The pitch extraction rates according to each method based on the speech data of the present invention, are shown in Table 2 below.

              TABLE 2
______________________________________
              Autocorrelation
                         Cepstrum   Present
Section       method     method     invention
______________________________________
Pitch extracting rate
              89         92         96
(%) in male speech
Pitch extracting rate
              80         86         85
(%) in female speech
______________________________________

As described above, the present invention provides a pitch extracting method which can manage the pitch change interval caused by the interruption of sound properties or the transition of the sound source.

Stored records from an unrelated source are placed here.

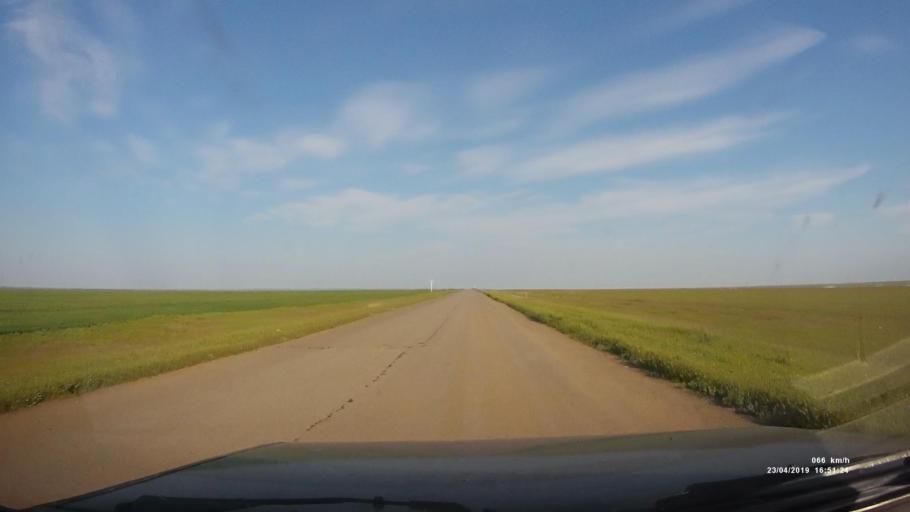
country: RU
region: Kalmykiya
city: Priyutnoye
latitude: 46.3232
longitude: 43.3056
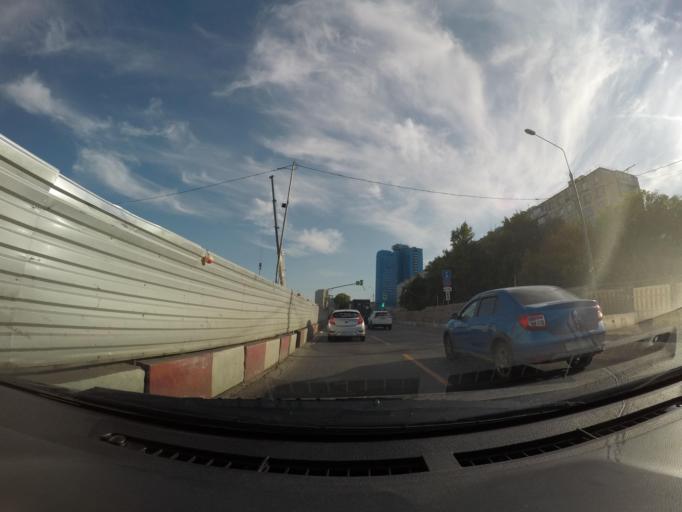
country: RU
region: Moscow
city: Likhobory
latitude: 55.8298
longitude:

Such a method suppresses the pitch extracting error occurring in an acyclic speech waveform, or at the beginning or ending of speech, or in a frame in which mute and voiced sound, or a voiceless consonant and a voiced sound exist together.

It should be understood that the present invention is not limited to the particular embodiments disclosed herein as the best mode contemplated for carrying out the present invention, but rather the scope of the present invention is defined in the claims appended hereto.

Claims

What is claimed is:

1. A method of extracting a speech pitch from a frame of a speech signal in a speech processing unit, comprising:

generating a plurality of residual signals from the speech signal, wherein each generated residual signal indicates one of a high and a low point of the speech signal within the frame; and

generating the pitch of the speech signal by selecting one of the generated plurality of residual signals as the pitch, wherein the selected residual signal satisfies a predetermined condition; and

wherein generating the plurality of residual signals comprises filtering the speech signal using a finite impulse response (FIR)-STREAK filter.

2. The method according to claim 1, wherein at least one pitch is extracted from each one of a plurality of predetermined frames.

3. The method according to claim 1, wherein generating the plurality of residual signals further comprises:

outputting a result of filtering the speech signal as the residual signal and

wherein said FIR-STREAK filter is a combination of a FIR filter and a STREAK filter.

4. The method according to claim 1, wherein generating the pitch of the speech signal comprises selecting as the pitch a residual signal having an amplitude greater than a predetermined value, and having a temporal interval within a predetermined period of time.

5. A method of extracting a pitch from a frame containing a sequential speech signal in a speech processing unit having a finite impulse response (FIR)-STREAK filter which is a combination of a FIR filter and a STREAK filter, the method comprising:

filtering the sequential speech signal of the frame using the FIR-STREAK filter;

generating residual signals from the filtered sequential speech signal, wherein the generated residual signals satisfy a predetermined condition;

interpolating residual signals of the frame other than the generated residual signals of the frame with reference to residual signals of another frame, thereby generating interpolated residual signals; and

extracting, as the pitch, one of the generated residual signals and the interpolated residual signals.

6. The method according to claim 5, wherein interpolating residual signals of the frame is performed with reference to residual signals of a preceding frame and a subsequent frame.

7. The method according to claim 5, wherein a signal from among said one of the generated residual signals and said interpolated residual signals is extracted as the pitch, wherein the signal extracted as the pitch has an amplitude larger than a predetermined value and has a temporal interval within a predetermined period of time.

8. The method according to claim 5, wherein at least one pitch is extracted from each one of a plurality of predetermined frames.